The main objectives of this project are:

(O1) to develop a mathematical mechanistic model to account for the stochastic intra-cellular infection dynamics of anthrax, including spore germination, bacterial replication and phagocyte rupture. To analyse this system by means of summary statistics (stochastic descriptors) e.g., rupture size distribution, which can be then used to link intra-cellular with within-host infection dynamics, allowing for a realistic stochastic representation of the progression of anthrax infection after inhalation.

(O2) to improve the developed mathematical models in (O1) by accounting for non-exponential waiting times e.g., spore germination or phagocyte rupture, and to develop novel methodologies for analysing these non-Markovian systems.

(O3) to calibrate the mathematical/computational models in (O1)-(O2) making use of Bayesian inference methods, with existing -and potentially to be generated at Dstl during the course of the project- experimental data.

Applications and benefits: We aim to develop a mathematical and computational tool, which can be tested and validated, during the project, to be used by Dstl to provide quantitative advice to decision-makers in UK Government.
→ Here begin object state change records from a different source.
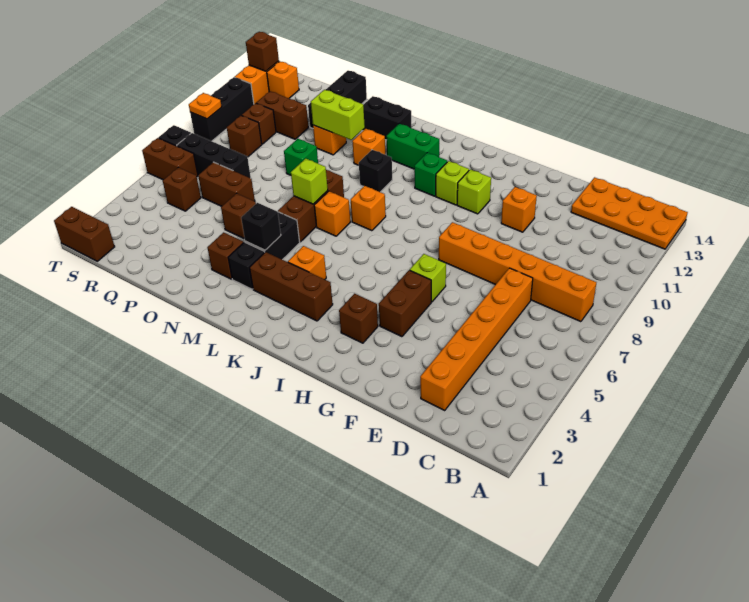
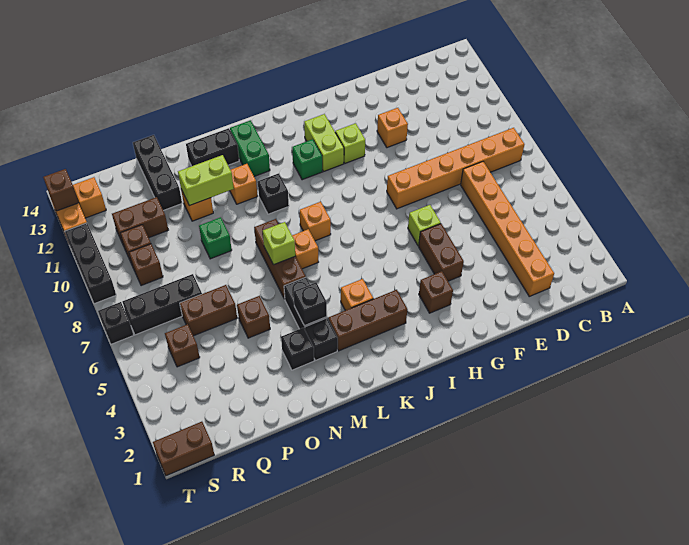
orange 2x4 plate [571,177,688,249] -> none
lime 1x1 brick [436,161,469,205] -> lime 1x2 brick [304,114,344,172]
green 1x2 brick [386,124,439,169] -> green 1x2 brick turned to [230,120,270,176]
brown 1x1 brick [207,232,244,279] -> black 1x1 brick [281,328,314,370]
brown 1x2 brick [142,138,198,180] -> none
orange 1x1 plate [189,93,222,119] -> none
Mathematical, theoretical and methodological novelty: Within this project we will develop new methodologies for the analysis of multi-dimensional stochastic processes. In particular, novel sensitivity analysis methods (extending those in Gomez-Corral & Lopez-Garcia (2018) Numerical Linear Algebra with Applications) will allow one to shed light on the impact that different model parameters (e.g., the rate at which phagocytes rupture, or at which spores germinate) have on particular model outputs e.g., the probability of a single individual developing symptoms after exposure. Recently-developed techniques (Castro et al. (2018) Scientific Reports) will be extended so that non-exponential waiting times naturally arising in these systems can be incorporated into the models.

Alignment with EPSRC remit: This project falls in the remit of the Global Uncertainties theme, where one of the core elements is terrorism and BWAs. Our project belongs both to the Mathematical Biology and to the Statistics and Applied Probability EPSRC research areas. Within the Mathematical Biology area, EPSRC considers "developing better solutions to acute threats: cyber, defence, financial and health" as a resilient ambition. Both Resilient nation and Healthy nation are two of the four main goals identified in the EPSRC vision and strategic priorities.